• YOUR TASK:
What lines in the entries below contain the word "exclusão"? Copy all of them.

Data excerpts

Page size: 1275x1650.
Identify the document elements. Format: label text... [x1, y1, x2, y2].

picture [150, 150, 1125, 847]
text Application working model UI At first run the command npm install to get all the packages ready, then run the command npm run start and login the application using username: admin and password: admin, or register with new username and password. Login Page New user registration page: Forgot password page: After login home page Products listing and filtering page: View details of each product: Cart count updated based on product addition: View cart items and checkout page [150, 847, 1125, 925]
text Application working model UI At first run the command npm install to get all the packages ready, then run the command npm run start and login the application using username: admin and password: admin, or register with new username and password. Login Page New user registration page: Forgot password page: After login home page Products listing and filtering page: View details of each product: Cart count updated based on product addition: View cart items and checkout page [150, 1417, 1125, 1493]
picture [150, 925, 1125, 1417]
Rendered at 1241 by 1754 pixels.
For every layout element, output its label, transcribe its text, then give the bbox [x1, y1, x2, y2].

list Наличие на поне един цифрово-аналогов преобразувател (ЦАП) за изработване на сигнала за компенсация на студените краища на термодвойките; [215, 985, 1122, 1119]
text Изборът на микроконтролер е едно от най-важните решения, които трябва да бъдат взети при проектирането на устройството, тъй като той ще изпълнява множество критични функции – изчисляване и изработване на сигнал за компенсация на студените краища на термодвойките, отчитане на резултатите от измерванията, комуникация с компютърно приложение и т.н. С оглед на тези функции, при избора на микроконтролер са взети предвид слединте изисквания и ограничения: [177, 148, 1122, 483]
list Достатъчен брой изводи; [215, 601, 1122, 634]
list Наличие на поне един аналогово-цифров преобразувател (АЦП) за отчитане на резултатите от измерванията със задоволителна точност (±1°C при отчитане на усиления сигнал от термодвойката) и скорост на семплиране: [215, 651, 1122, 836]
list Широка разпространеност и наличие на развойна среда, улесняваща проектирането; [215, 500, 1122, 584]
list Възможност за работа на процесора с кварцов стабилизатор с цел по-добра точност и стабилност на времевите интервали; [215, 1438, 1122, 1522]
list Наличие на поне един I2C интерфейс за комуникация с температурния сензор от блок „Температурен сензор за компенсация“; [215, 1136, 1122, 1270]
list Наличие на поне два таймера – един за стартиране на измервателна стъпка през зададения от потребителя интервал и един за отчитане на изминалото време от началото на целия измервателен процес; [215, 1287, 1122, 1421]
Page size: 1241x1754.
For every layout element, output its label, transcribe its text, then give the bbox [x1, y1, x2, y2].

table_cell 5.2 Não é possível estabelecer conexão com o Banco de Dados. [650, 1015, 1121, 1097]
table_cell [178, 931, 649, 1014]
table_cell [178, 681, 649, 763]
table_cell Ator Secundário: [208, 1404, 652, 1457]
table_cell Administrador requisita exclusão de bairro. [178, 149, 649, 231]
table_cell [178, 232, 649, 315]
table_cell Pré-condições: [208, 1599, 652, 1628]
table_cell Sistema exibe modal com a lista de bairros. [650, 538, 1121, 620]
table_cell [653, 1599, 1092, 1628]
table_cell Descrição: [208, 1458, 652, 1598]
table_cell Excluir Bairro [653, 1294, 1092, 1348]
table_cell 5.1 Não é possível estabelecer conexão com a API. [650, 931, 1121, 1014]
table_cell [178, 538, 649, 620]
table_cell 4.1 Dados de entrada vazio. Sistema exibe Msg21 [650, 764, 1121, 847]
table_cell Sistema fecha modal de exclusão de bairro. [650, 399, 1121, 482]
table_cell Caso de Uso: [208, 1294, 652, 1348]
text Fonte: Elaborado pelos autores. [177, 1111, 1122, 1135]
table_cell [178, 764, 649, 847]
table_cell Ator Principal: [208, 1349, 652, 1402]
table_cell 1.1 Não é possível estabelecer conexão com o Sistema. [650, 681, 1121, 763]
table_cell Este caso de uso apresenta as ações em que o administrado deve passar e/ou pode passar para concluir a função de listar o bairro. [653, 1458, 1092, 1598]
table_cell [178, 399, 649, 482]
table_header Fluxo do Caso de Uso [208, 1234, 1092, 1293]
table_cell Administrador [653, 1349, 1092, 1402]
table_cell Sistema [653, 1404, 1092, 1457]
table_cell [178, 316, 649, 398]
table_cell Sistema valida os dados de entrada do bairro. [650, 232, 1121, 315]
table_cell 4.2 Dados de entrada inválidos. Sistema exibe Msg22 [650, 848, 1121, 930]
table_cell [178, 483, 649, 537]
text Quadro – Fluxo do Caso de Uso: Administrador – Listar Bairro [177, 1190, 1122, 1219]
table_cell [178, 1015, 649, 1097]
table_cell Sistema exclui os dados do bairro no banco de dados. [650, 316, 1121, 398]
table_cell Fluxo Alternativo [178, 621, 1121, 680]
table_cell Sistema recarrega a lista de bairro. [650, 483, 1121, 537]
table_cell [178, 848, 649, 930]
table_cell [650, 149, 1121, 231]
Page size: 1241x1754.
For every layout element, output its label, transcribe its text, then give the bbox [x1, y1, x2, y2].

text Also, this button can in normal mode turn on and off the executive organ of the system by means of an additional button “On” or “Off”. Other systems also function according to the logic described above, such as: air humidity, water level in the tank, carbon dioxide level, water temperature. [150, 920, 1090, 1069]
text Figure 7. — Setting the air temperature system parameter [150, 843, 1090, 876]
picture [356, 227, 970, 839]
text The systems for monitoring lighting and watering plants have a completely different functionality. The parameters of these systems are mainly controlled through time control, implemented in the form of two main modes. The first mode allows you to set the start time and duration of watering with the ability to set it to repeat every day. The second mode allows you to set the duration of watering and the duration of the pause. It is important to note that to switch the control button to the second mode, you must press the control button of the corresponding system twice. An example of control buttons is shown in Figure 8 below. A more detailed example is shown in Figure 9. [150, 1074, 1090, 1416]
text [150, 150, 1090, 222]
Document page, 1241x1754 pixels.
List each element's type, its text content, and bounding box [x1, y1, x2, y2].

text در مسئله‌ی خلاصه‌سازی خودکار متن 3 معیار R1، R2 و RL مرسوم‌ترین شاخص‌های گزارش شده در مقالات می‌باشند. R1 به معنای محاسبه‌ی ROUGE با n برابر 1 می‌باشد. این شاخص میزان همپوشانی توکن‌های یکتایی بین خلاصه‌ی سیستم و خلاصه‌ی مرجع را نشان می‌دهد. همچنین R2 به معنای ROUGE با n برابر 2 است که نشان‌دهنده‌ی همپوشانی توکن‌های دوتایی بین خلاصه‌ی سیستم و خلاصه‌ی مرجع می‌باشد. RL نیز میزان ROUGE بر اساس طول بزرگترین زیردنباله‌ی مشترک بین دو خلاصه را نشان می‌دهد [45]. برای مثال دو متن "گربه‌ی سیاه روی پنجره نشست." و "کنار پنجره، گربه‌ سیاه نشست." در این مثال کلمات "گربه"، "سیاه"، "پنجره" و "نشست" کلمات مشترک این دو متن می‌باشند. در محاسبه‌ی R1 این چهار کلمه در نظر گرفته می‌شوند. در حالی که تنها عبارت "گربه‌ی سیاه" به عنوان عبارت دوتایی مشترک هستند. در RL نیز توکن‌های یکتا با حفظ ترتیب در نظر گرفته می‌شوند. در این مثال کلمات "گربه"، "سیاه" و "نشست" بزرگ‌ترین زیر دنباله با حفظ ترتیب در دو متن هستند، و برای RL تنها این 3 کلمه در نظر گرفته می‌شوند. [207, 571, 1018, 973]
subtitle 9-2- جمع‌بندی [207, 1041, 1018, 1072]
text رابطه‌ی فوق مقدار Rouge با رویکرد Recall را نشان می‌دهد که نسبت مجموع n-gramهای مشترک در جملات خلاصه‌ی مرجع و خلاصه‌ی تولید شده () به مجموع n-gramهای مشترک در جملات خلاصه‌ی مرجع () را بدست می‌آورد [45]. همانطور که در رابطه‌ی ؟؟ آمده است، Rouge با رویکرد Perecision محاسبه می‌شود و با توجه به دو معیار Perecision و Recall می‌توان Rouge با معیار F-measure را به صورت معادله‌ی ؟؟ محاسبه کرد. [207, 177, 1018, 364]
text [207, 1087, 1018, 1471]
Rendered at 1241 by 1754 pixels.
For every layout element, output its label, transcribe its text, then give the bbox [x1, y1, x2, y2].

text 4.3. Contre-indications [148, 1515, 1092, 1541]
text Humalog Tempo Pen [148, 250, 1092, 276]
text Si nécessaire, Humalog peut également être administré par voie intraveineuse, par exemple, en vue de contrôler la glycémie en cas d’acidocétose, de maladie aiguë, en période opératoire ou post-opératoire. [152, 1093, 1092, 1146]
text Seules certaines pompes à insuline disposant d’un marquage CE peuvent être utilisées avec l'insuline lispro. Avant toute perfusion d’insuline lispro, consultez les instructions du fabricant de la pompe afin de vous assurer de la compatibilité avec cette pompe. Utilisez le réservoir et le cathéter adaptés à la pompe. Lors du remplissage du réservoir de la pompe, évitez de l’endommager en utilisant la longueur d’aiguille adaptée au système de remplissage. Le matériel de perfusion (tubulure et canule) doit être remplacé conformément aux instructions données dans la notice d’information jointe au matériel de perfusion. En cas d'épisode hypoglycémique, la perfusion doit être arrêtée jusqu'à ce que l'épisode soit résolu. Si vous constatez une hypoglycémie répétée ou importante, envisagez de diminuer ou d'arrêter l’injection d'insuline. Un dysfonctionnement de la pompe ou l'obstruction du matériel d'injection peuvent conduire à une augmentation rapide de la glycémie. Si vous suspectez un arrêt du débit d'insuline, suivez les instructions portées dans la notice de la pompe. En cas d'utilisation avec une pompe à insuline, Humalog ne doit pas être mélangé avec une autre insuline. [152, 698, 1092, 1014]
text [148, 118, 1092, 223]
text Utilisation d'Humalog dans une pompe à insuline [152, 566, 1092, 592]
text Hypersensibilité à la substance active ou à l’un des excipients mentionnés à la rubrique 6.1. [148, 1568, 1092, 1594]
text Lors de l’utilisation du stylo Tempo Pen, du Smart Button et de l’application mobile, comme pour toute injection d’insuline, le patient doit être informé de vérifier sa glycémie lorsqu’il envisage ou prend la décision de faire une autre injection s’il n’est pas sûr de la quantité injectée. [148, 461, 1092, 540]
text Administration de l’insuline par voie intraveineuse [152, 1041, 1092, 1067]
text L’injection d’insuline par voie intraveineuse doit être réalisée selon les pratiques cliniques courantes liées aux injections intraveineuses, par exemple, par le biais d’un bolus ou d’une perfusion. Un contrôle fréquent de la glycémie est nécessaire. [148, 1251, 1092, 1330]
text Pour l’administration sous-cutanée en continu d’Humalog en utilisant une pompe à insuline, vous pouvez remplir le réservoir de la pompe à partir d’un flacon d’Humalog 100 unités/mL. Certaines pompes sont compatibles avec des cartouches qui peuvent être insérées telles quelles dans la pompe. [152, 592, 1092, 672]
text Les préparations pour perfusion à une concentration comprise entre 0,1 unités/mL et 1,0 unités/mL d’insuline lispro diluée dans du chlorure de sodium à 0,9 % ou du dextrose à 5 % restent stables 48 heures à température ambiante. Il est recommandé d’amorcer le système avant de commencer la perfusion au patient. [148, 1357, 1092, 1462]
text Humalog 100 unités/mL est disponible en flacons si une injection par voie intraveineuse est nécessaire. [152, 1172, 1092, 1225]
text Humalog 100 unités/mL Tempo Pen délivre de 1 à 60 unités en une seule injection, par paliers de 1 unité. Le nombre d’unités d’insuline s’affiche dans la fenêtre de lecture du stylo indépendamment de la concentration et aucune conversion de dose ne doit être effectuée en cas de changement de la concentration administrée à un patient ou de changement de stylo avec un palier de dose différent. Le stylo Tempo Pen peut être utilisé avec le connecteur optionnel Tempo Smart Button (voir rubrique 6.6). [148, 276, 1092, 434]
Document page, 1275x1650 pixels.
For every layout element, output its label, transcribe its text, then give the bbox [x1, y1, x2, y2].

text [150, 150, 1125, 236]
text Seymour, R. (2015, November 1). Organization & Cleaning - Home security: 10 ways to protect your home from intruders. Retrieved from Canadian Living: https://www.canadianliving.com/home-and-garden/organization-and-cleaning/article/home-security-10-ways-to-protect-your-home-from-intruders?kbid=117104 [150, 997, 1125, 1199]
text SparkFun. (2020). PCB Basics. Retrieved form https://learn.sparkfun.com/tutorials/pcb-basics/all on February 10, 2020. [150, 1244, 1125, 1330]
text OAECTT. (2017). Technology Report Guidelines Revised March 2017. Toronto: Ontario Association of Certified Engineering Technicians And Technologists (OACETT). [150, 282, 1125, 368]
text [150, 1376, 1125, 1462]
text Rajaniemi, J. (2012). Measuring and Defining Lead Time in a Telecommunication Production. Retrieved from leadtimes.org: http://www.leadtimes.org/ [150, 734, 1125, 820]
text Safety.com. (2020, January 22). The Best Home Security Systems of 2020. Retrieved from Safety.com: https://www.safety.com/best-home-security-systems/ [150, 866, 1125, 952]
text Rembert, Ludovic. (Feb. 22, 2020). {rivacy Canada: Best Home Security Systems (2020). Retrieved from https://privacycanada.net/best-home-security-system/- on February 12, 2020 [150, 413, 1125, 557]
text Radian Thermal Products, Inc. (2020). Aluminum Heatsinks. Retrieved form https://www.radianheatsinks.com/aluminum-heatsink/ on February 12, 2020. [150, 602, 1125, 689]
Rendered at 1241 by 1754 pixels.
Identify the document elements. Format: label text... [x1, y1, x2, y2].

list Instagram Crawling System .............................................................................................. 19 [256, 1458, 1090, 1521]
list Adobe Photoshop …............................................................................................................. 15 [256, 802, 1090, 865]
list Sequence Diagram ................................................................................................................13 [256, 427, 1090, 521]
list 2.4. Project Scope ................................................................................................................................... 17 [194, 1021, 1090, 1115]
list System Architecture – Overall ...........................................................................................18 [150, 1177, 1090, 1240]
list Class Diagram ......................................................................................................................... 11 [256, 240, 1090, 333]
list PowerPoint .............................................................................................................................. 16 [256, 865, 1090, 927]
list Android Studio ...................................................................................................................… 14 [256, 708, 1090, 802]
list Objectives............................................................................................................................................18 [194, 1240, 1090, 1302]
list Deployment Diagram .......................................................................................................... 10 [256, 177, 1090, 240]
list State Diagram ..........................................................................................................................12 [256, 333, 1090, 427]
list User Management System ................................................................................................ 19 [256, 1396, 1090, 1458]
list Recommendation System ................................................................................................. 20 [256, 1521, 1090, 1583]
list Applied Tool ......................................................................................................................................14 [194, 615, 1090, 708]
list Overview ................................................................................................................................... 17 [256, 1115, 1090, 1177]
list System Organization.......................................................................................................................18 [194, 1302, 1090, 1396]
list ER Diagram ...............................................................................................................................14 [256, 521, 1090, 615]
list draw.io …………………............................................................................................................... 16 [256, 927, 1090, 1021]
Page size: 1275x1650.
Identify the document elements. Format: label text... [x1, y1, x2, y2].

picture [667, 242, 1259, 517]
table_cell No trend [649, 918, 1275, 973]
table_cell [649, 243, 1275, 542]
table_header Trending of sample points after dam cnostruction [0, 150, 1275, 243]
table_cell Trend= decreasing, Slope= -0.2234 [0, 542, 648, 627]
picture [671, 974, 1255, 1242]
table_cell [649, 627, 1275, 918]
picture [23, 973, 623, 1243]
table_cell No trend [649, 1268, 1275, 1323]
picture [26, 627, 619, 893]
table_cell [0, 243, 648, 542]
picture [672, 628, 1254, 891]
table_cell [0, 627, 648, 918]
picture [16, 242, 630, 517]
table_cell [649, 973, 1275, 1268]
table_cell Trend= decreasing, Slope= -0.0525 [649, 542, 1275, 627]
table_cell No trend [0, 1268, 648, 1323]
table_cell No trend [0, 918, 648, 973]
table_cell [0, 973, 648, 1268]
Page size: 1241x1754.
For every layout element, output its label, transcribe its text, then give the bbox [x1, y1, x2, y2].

• ANSWER TO THIS EXERCISE:
table_cell Administrador requisita exclusão de bairro. [178, 149, 649, 231]
table_cell Sistema fecha modal de exclusão de bairro. [650, 399, 1121, 482]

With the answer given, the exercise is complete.